A digital skills repository also seeks to solve a much more recent industry challenge, remote working. Accelerated by COVID, it seems that flexible working is here to stay with Gartner predicting that by 2024, half of all factory work will be carried out remotely. Now not only are skills leaving the workplace, but those that stay might be geographically spread, meaning that reaching the experienced operator with in-situ knowledge can still be a challenge
It is here that other aspects of DX technology can come to the fore. Secure remote access to site can help experienced staff work closely with less experienced staff on site to work through issues in real time. Add to this the advancing usability of xR technologies, such as virtual reality headsets and handheld devices with cameras and overlaid data, and the same engineer can potentially help resolve issues in multiple locations around the world on the same day, with expert over the shoulder support available at every turn.
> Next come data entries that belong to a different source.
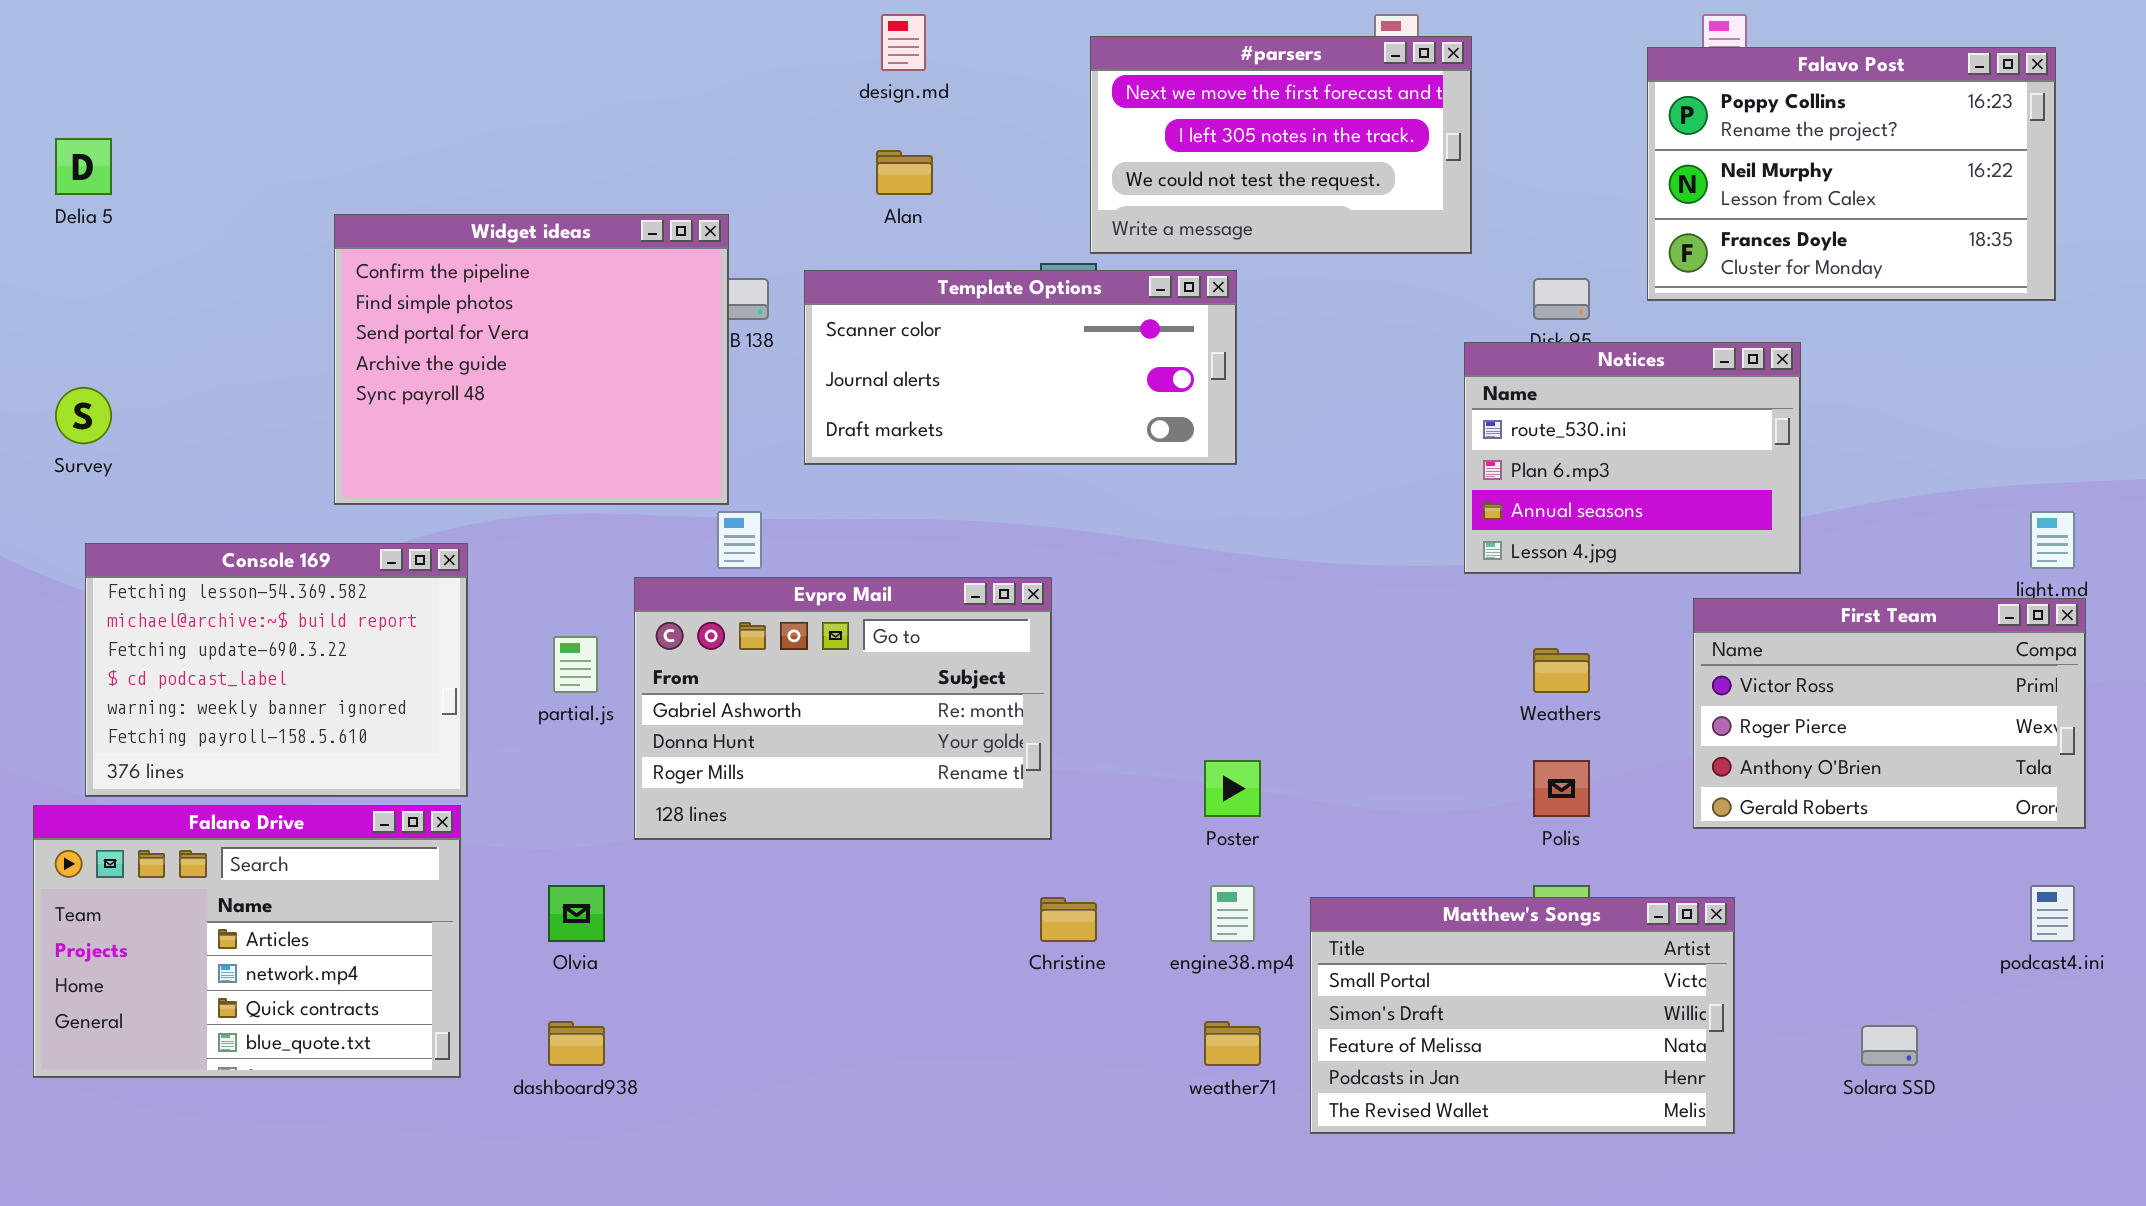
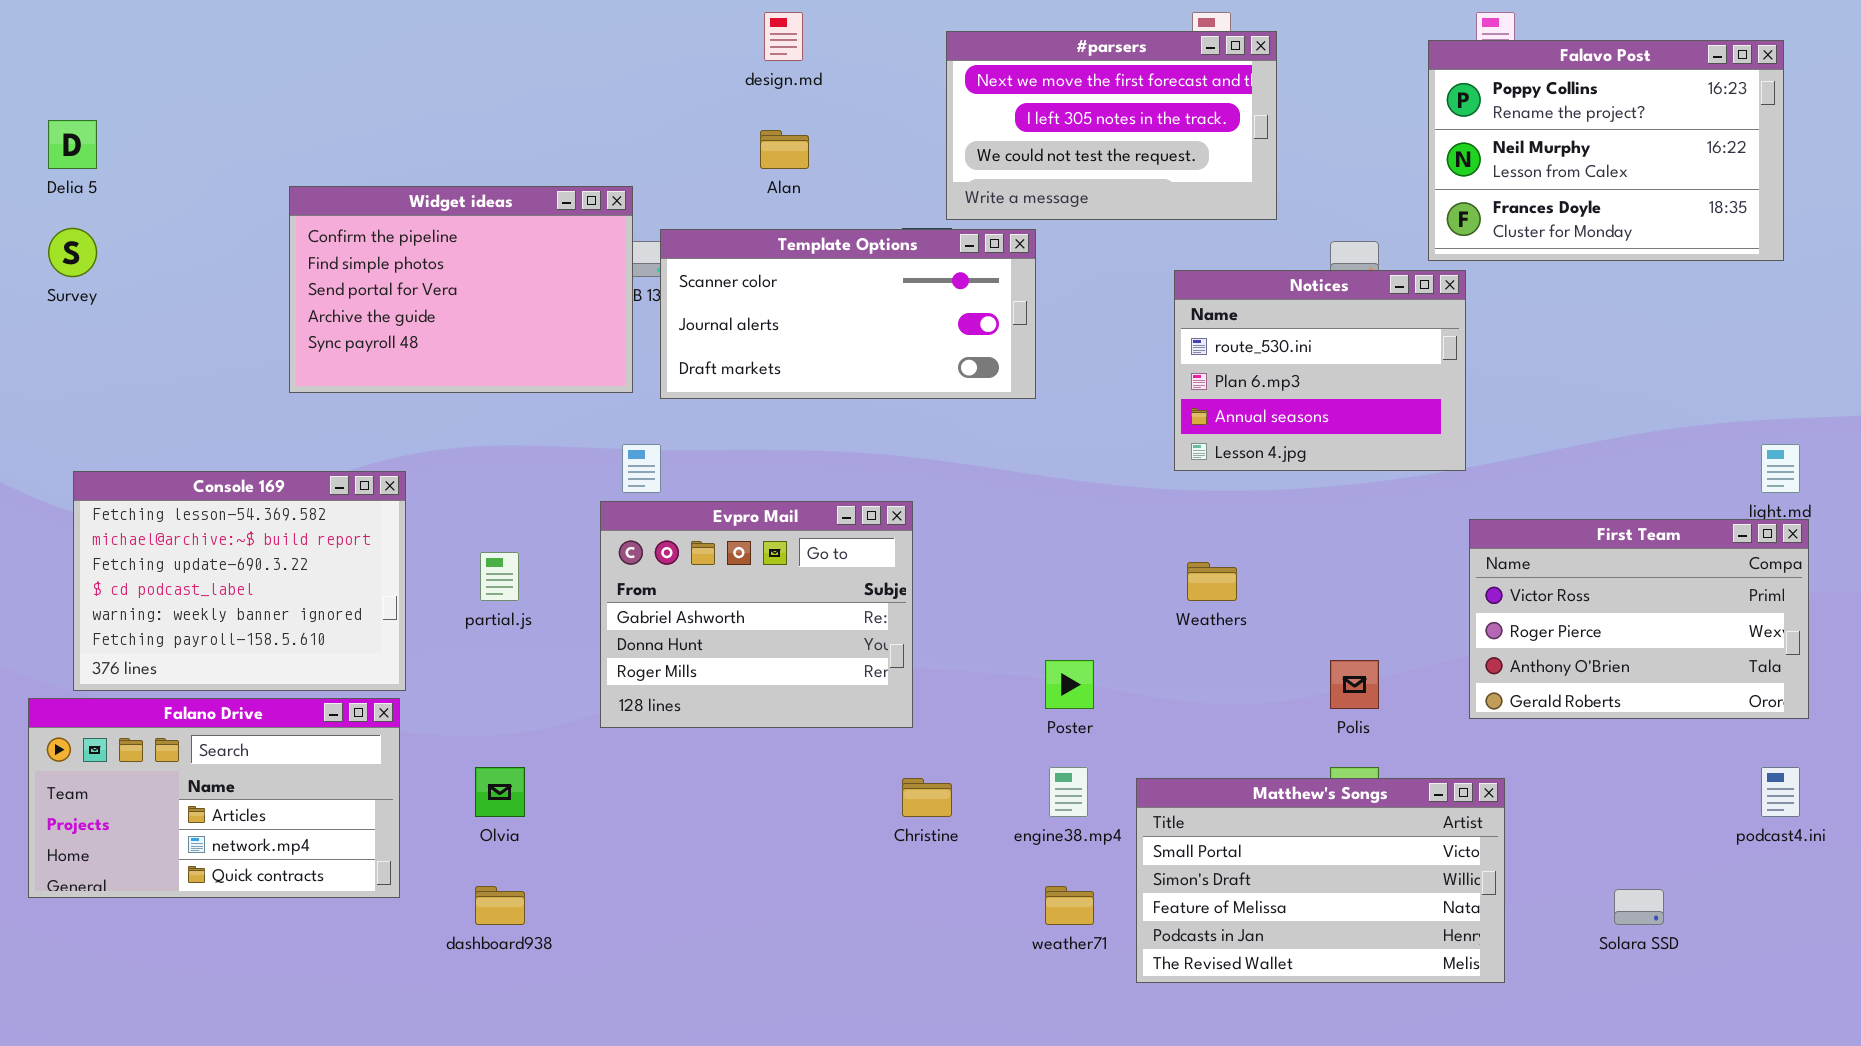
Widget ideas: [334,214,729,505] -> [289,186,633,393], resized
Template Options: [804,270,1237,465] -> [660,229,1036,399], moved
Notices: [1464,342,1801,574] -> [1174,270,1466,471], moved
Survey: [55,387,112,444] -> [48,228,97,277], moved
Evpro Mail: [634,577,1052,840] -> [600,501,913,728], resized
Weathers: [1533,648,1590,693] -> [1187,562,1237,601], moved
Falano Drive: [33,805,461,1078] -> [28,698,400,898], resized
The business implications of such capabilities are also likely to see changing relationships between vendors and end users too. A digitally advanced end user can take advantage of skills outside their company through servitised contracts with remote machine builders or technology partners. Thus, the most efficient ways of owning and running technologies may soon only be available to companies that have reached a certain level of digital transformation. It’s easy to imagine that in a relatively short period of time, those companies looking to buy and own in a traditional way will be at a sizeable competitive disadvantage – not only because of the skills gap, but also because they need to retain more specialised staff to service their assets.
The next industrial revolution
The human operator will always remain the most important asset of an industrial enterprise, no matter how technologically advanced a company is. Across industry, business leaders are seeing the value that can be found in the abundance of data produced by IoT devices and are deploying software to digitally transform their organisations and put that data to work driving better decision making. Importantly, those better decisions, and the ability to analyse and implement them remain firmly in the purview of the human operator. Moreover, through DX, the value and productivity of each human operator is enhanced through the removal of repetitive taskbased work, freeing them up to use their human insight to drive value.
Operator skills should be viewed in the same way as physical assets and using technology to digitise, save and safeguard the valuable skills and experience of the ageing workforce is good business sense. Organisations enacting a plan to digitise skills and use technology to improve training, remote servicing and job satisfaction will benefit from better staff retention, better productivity, and will be better placed to benefit from future trends that rely on a data-fluent approach to production.